Return each line of the items below that contains the string "aorta".

[START RECORD EXCERPTS]

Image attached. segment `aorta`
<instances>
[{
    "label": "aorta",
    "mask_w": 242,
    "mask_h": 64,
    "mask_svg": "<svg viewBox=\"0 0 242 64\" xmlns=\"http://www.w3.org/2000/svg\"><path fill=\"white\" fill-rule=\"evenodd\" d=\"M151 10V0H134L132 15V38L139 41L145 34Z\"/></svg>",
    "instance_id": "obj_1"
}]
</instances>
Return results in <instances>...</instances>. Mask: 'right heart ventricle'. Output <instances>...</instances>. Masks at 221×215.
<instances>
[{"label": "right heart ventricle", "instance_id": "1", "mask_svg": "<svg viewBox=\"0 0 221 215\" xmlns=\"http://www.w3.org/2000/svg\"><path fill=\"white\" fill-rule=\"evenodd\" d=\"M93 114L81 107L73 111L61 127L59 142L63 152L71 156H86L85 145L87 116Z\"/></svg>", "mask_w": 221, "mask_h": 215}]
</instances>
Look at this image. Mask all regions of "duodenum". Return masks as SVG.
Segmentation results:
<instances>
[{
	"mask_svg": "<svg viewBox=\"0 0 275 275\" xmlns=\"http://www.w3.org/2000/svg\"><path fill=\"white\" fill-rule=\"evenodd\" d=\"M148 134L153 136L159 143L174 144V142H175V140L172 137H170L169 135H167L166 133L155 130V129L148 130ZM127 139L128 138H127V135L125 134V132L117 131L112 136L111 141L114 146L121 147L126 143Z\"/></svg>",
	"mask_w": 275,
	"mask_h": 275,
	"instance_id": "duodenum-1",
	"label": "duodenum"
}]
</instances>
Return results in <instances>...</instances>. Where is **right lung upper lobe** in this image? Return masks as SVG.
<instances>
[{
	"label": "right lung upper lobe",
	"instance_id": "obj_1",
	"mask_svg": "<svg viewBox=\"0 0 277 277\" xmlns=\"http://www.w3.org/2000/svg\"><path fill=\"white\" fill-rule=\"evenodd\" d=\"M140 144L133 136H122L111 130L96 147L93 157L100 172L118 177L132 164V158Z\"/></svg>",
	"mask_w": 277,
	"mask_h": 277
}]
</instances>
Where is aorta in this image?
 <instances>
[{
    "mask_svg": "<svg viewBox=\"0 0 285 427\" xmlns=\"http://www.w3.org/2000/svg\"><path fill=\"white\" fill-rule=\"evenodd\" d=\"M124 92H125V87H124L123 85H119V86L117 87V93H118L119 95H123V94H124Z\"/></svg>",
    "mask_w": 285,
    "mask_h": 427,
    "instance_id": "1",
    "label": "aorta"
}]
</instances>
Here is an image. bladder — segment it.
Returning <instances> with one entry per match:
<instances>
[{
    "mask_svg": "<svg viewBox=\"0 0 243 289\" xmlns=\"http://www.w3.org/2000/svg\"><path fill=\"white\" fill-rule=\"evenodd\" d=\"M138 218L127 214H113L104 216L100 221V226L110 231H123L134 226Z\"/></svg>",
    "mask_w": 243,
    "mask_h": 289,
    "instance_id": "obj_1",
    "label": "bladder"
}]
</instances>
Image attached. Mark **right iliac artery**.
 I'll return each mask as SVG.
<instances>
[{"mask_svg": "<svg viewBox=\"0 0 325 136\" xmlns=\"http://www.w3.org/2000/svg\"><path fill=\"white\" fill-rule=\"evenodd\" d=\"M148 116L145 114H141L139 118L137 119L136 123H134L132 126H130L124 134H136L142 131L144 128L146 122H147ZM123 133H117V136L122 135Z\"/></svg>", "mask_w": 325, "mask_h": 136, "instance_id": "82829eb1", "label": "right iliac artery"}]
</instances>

[END RECORD EXCERPTS]

TASK RESPONSE >>
Image attached. segment `aorta`
    "label": "aorta",
Where is aorta in this image?
    "label": "aorta"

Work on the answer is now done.